▶ _Consigne_: Traduisez en anglais cette phrase du passage sur l’enseignement de l’histoire et de la philosophie des sciences : « Le rapport parle indifféremment de philosophie, philosophie des sciences et/ou histoire des sciences. »

▶ _Passage du texte_:
7En ce qui concerne la philosophe des sciences, il est possible de se demander si elle se limite à décrire ce que font réellement les scientifiques sans nécessairement en être pleinement conscients, à mettre au jour leur méthodologie et leurs présupposés ontologiques cachés, ou bien si elle possède une dimension normative.

8Enfin, si, comme cela se fait de plus en plus souvent, on introduit une dimension éthique dans l’étude des sciences, notamment en ce qui concerne la bioéthique, il serait légitime de s’attendre à ce que HPST contribue non seulement à former un bon scientifique mais également un bon citoyen.

2 – Pourquoi l’enseignement de HPST dans les cursus scientifiques ?

9Dans le rapport qui porte son nom, publié en 1999, le professeur Lecourt cite le « rôle critique et constructif » de la philosophie pour la science (p. 16). Le rapport parle indifféremment de philosophie, philosophie des sciences et/ou histoire des sciences. Cela reflète les circonstances complexes de sa rédaction. Il énumère cinq raisons qui en recommandent l’enseignement ; les deux premières raisons relevant de son rôle « critique », les trois dernières de son rôle « constructif ».

10Premièrement l’étude de l’histoire et de la philosophie des sciences permettrait aux étudiants et futurs savants d’adopter une attitude moins dogmatique et plus fallibiliste vis-à-vis des vérités scientifiques.

▶ _Extrait des données_:
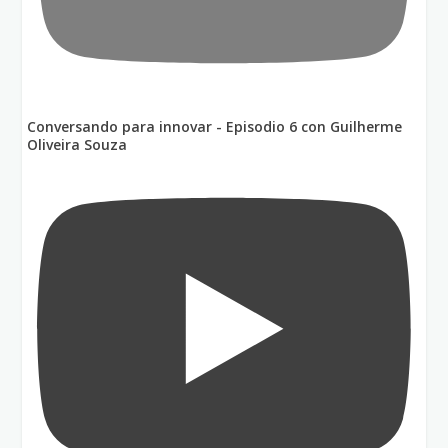
Conversando para innovar - Episodio 6 con Guilherme
Oliveira Souza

▶ _Résultat obtenu_: The report refers interchangeably to philosophy, philosophy of science and/or history of science.